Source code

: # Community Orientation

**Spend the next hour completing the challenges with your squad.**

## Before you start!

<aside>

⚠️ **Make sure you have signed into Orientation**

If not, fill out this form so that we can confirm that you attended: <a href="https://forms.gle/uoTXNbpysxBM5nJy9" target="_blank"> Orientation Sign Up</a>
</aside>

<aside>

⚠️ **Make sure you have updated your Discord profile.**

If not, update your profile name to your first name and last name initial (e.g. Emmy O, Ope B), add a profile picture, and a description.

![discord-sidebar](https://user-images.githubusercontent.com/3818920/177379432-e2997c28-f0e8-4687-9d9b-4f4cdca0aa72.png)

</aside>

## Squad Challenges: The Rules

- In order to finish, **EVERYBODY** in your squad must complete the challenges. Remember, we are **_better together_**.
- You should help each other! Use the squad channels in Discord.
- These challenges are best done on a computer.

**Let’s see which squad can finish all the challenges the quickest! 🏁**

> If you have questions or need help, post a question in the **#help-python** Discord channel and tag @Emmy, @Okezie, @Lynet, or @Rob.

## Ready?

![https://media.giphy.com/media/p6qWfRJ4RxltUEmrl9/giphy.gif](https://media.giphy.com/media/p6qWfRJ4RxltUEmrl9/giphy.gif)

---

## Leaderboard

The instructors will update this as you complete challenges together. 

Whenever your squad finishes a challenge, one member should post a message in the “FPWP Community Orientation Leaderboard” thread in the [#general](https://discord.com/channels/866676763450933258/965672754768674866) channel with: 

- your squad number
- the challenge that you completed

-=-=-

» **REQUEST**
Return every one of the entries above word for word, changing nothing.

» **THE COMPLETED TASK**
Source code

: # Community Orientation

**Spend the next hour completing the challenges with your squad.**

## Before you start!

<aside>

⚠️ **Make sure you have signed into Orientation**

If not, fill out this form so that we can confirm that you attended: <a href="https://forms.gle/uoTXNbpysxBM5nJy9" target="_blank"> Orientation Sign Up</a>
</aside>

<aside>

⚠️ **Make sure you have updated your Discord profile.**

If not, update your profile name to your first name and last name initial (e.g. Emmy O, Ope B), add a profile picture, and a description.

![discord-sidebar](https://user-images.githubusercontent.com/3818920/177379432-e2997c28-f0e8-4687-9d9b-4f4cdca0aa72.png)

</aside>

## Squad Challenges: The Rules

- In order to finish, **EVERYBODY** in your squad must complete the challenges. Remember, we are **_better together_**.
- You should help each other! Use the squad channels in Discord.
- These challenges are best done on a computer.

**Let’s see which squad can finish all the challenges the quickest! 🏁**

> If you have questions or need help, post a question in the **#help-python** Discord channel and tag @Emmy, @Okezie, @Lynet, or @Rob.

## Ready?

![https://media.giphy.com/media/p6qWfRJ4RxltUEmrl9/giphy.gif](https://media.giphy.com/media/p6qWfRJ4RxltUEmrl9/giphy.gif)

---

## Leaderboard

The instructors will update this as you complete challenges together. 

Whenever your squad finishes a challenge, one member should post a message in the “FPWP Community Orientation Leaderboard” thread in the [#general](https://discord.com/channels/866676763450933258/965672754768674866) channel with: 

- your squad number
- the challenge that you completed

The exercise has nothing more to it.